A minute ago I made reference to the veil that Moses wore over his face, so the people would not see it fading. That information is revealed to us by the Holy Spirit through Paul, in II Corinthians 3, and I’d like to read that passage to you now before we go on.

“Having therefore such a hope, we use great boldness in our speech, and are not as Moses, who used to put a veil over his face that the sons of Israel might not look intently at the end of what was fading away. But their minds were hardened; for until this very day at the reading of the old covenant the same veil remains unlifted because it is removed in Christ. But to this day whenever Moses is read, a veil lies over their heart; but whenever a man turns to the Lord, the veil is taken away. Now the Lord is the Spirit; and where the Spirit of the Lord is, there is liberty. But we all, with unveiled face beholding as in a mirror the glory of the Lord, are being transformed into the same image from glory to glory, just as from the Lord, the Spirit.”

If Peter and John and James got nothing else out of this experience, they should have gotten this; it should have been a matter of great encouragement for them, and it should be for us also.

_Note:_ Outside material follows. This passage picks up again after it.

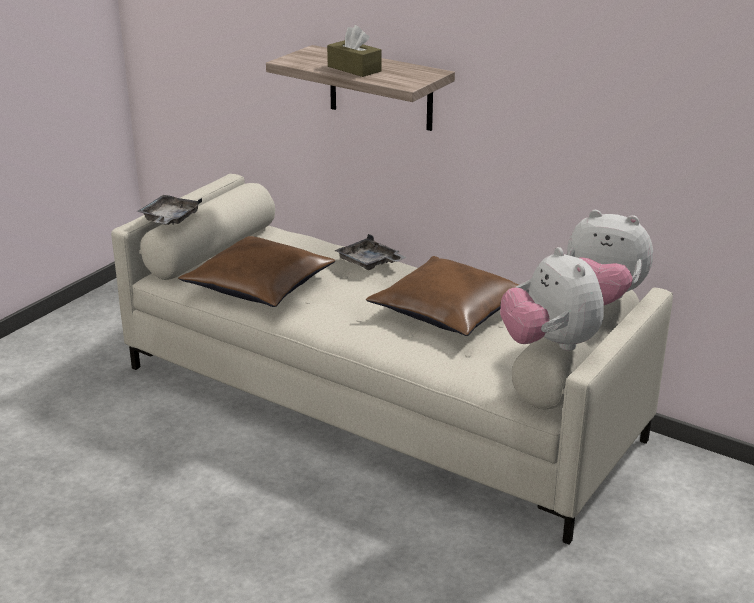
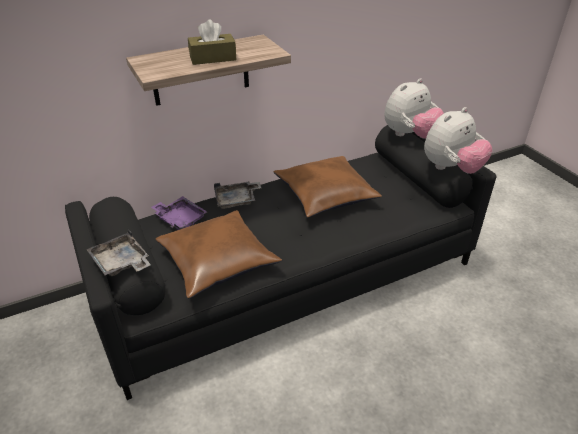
camera: 60 degrees left, 10 degrees up
beige sofa [111,174,673,545] -> black sofa [65,125,496,400]
plush toy [500,247,604,351] -> plush toy turned 45 degrees counterclockwise [424,107,493,174]
none -> purple tray [151,196,207,230]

In this account is proof that what God has promised us in the future really is waiting there for us. Moses and Elijah appeared in glory. This time, they weren’t reflecting the radiance that was coming from Christ; they ‘appeared in glory’.

Is God the God of the dead? No, but of the living! He IS the God of Abraham, and Isaac and Jacob! The God of David and Samuel! The God of Paul and Barnabas and John Chrystostom and Martin Luther and John Bunyon and all the saints and martyrs of the ages, who now enjoy the fulfillment of His promise and wait for us to join them there. He is the God of the living, and His saints will appear in glory!

BACK ON THE ROAD

The last thing I want to point out today is that they came down from the mountain. The heavenly visitors disappeared, the cloud was lifted, Jesus’ appearance turned back to what it had been.

This should be another source of encouragement for us who believe. There may be times when we sense this glory; what we refer to often as ‘mountain top experiences’. But when the glory is gone and we have to go about the drudgery of our everyday life, Jesus is still there with us, as He was with them.

When Jesus and His disciples came down from the mountain, they set out on the road to glory. He would reach His goal first, but although they didn’t realize it at the time, it was the beginning of that same road for them.

There was glory at the end. On the way there was work to do; there would be suffering and sacrificing, there would be wonders and miracles, there would be times of agonizing defeat and times of great victory. But in the end they all joined Him in His holy mountain, glorified and full of rejoicing.

That is what awaits every son and daughter in the family of God, believer, and it’s this thought I want to leave you with today. As we continue this short series we’ll see Jesus and His disciples on the road to Jerusalem. We’ll witness the wisdom of our Lord as He throws out warnings and challenges to those who would claim to be His followers, but He never slows His pace. He has set His face for Jerusalem and there will be no stopping or turning from the path.

We travel that same road now, if we belong to Him. From the day you first believed, you have been on the road to glory. It’s the one He trod before you, and the one He now leads you down.

The circumstances of your life are not random or accidental, believer. They are God-ordained, and they are designed to transform you into His image, ‘from glory to glory’ as Paul put it.

But the reality of it is that at the end of your road is your rightful place with all the saints, gathered before His Throne glorified, radiant with His likeness, there to enjoy Him and His glory, forever and ever.